Top of Task data

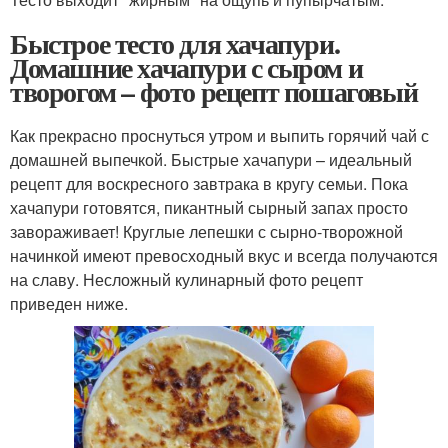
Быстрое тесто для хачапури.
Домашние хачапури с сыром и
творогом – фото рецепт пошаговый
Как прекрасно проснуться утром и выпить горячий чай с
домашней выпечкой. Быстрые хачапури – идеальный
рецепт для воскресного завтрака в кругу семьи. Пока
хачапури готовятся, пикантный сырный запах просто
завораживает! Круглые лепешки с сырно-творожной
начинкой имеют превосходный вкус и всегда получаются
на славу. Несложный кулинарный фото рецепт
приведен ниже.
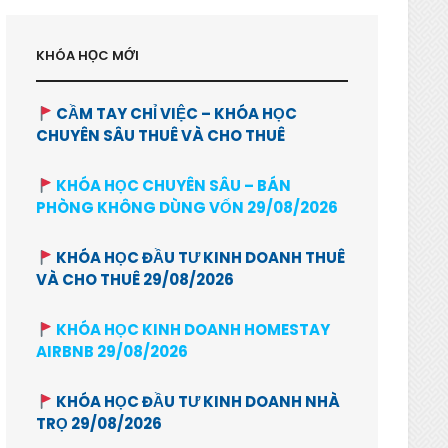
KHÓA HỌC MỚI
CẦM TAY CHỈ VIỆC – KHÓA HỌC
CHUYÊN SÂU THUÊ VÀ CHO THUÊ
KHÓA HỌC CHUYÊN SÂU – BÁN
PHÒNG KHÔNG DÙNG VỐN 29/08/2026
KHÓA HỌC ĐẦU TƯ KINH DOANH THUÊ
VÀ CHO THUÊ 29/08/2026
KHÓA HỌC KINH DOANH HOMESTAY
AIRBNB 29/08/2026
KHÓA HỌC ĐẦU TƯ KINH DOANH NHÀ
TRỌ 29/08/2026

Bottom of Task data

The problem:
In the records above, swap every occurrence of "29/08/2026" for "15/09/2026" and reproduce the lines with nothing else altered. Omit the picture placeholders from your answer.

Response area:
Быстрое тесто для хачапури.
Домашние хачапури с сыром и
творогом – фото рецепт пошаговый
Как прекрасно проснуться утром и выпить горячий чай с
домашней выпечкой. Быстрые хачапури – идеальный
рецепт для воскресного завтрака в кругу семьи. Пока
хачапури готовятся, пикантный сырный запах просто
завораживает! Круглые лепешки с сырно-творожной
начинкой имеют превосходный вкус и всегда получаются
на славу. Несложный кулинарный фото рецепт
приведен ниже.
KHÓA HỌC MỚI
CẦM TAY CHỈ VIỆC – KHÓA HỌC
CHUYÊN SÂU THUÊ VÀ CHO THUÊ
KHÓA HỌC CHUYÊN SÂU – BÁN
PHÒNG KHÔNG DÙNG VỐN 15/09/2026
KHÓA HỌC ĐẦU TƯ KINH DOANH THUÊ
VÀ CHO THUÊ 15/09/2026
KHÓA HỌC KINH DOANH HOMESTAY
AIRBNB 15/09/2026
KHÓA HỌC ĐẦU TƯ KINH DOANH NHÀ
TRỌ 15/09/2026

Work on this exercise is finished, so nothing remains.